Потянулись однообразные зимние дни. Снег медленно летел за окошком. Я смотрел на свои исхудавшие руки, выпрастывал из-под одеяла ноги — они стали тонкие и сухие, как лутошки. Вставать мне не разрешали, но и лежать уже было свыше сил. Однажды я приподнялся, спустил ноги на пол, сел, встал и тяжело грохнулся на четвереньки. Расшиб локти. Ноги не держали меня…
Снова пришлось лежать.
Пошел второй месяц. За окном уже капало. Согнало снег с крыши сенок, и капли по железу выговаривали: «бам», «бам», «бам». Ночью метался мартовский ветер. Плыли куда-то яркие звезды. На чердаке орали коты. Я почти не спал по ночам. Лежал и чувствовал, что во мне что-то ссыхается, съеживается. Я словно прирос к кровати. И все сильнее срастался с ней, беспомощный и нелепо худой. У меня отросли косицами волосы. Вечерами мать и отец прятали от меня испуганно-тревожные взгляды. Если бы хоть Верка приходила. Она и приходила, да ее ко мне не впускали. И тогда она влезала на крышу сенок, к окошку. Приплюскивала нос к окну и глядела. Иногда говорила что-то. Я не мог разобрать и только кивал. А потом плакал, отворотясь к стене. Как хотелось вон из душной, пропахшей лекарствами комнаты! Какими счастливыми я считал тех, кто ходят сами! Неужели я останусь, как безногий урод Павлуша, которого возят по слободе на расхлябанной визгливой тележке… Мне казалось: выберись я посидеть на крыльцо, поглядеть, как курятся весенним паром влажные доски на солнцепеке, послушать, как вызванивают на березе синички, и я начну поправляться.
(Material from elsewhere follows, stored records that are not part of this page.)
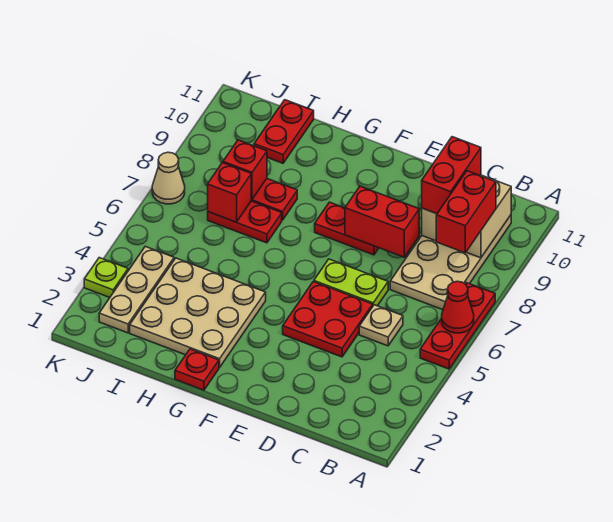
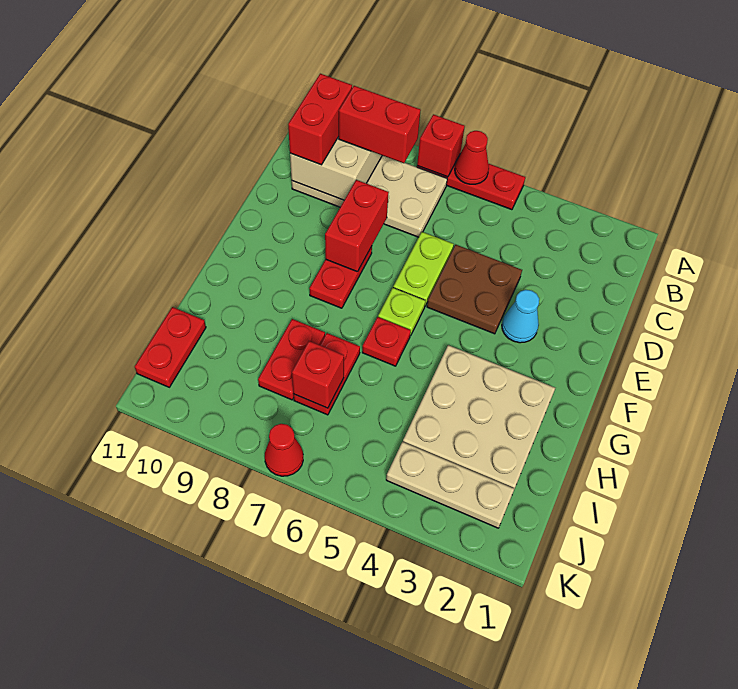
tan 1x1 plate [359,305,403,346] -> none
red 1x2 brick [422,137,481,214] -> red 1x2 brick turned to [288,74,352,165]
red 2x2 plate [283,282,373,357] -> brown 2x2 plate [427,245,522,334]
none -> cyan 1x1 cone [502,290,539,343]
red 1x1 plate [175,349,219,390] -> red 1x1 plate moved to [362,317,411,366]
red 1x1 brick [223,140,267,200] -> red 1x1 brick moved to [417,114,465,177]
red 1x2 plate [254,100,314,163] -> red 1x2 plate turned to [135,307,206,387]
lime 1x1 plate [84,258,128,297] -> lime 1x1 plate moved to [378,288,425,336]
tan 1x1 cone [152,152,185,204] -> red 1x1 cone [265,424,303,476]

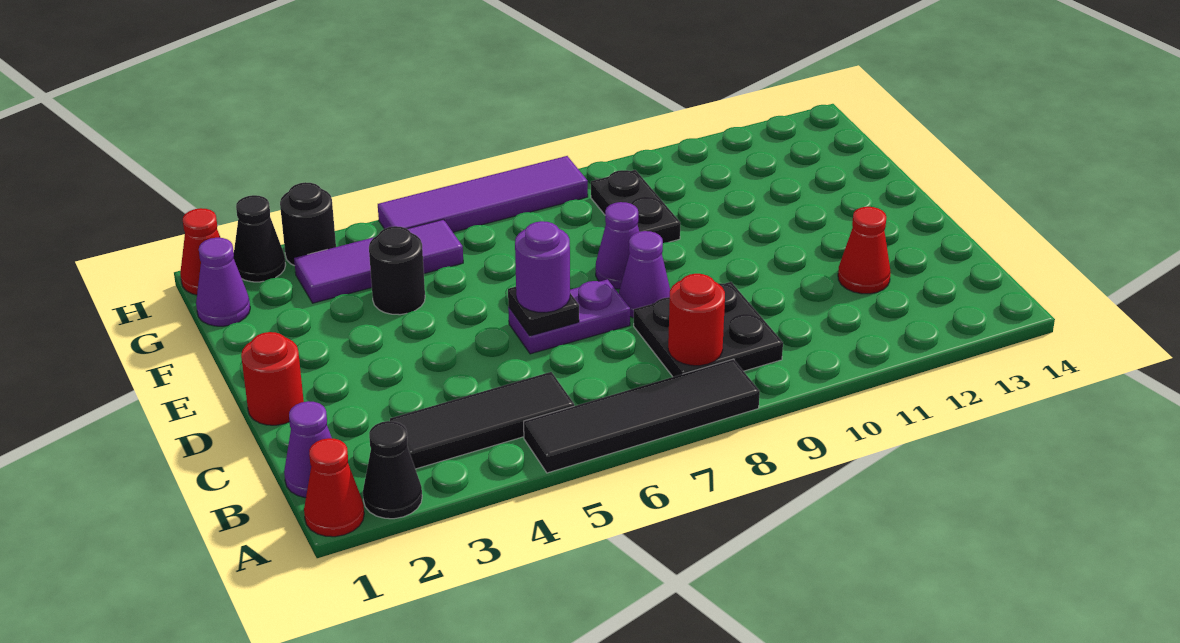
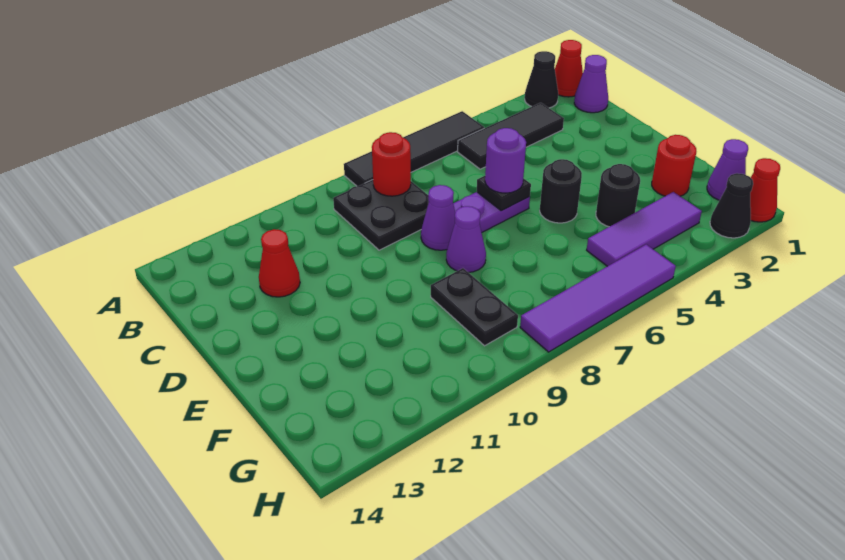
red 1x1 round brick [241,332,304,425] -> red 1x1 round brick moved to [652,135,696,196]
black 1x1 round brick [280,182,336,266] -> black 1x1 round brick moved to [540,159,582,223]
Я рассказал бабушке об этом. Она тотчас поднялась, ушла. Ее долго не было. Но вот она воротилась, неся целое беремя сухой лебеды и полыни-чернобыльника.
— Зачем ты? Зачем… — удивленно спрашивал я. Мне показалось, что бабушка сошла с ума.
— А вот, погоди-ка… Погоди-ка… — говорила она и все улаживала странный букет. Принесла чистое ведро. Поставила в углу. И вдруг я почувствовал: в комнате ясно запахло весной, запахло талым снегом и мартовским ветром. Я приподнялся в подушках и все дышал, тянул этот приятный забытый запах воли. От него щекотало в носу. Хотелось плакать… А все-таки стало веселее, стало лучше.
Днем солнышко так тепло смеялось в окошки, разбегалось по вымытому полу. Грохались о крышу побежденные им сосульки. Стеклянным колокольчиком заливался на окне желтоперый щегленок — подарок Юрки.
Ночью я спокойно заснул. А утром вдруг почувствовал, что ноги словно бы оживели, понял, что стану поправляться. Я до сих пор очень уважаю лебеду и полынь.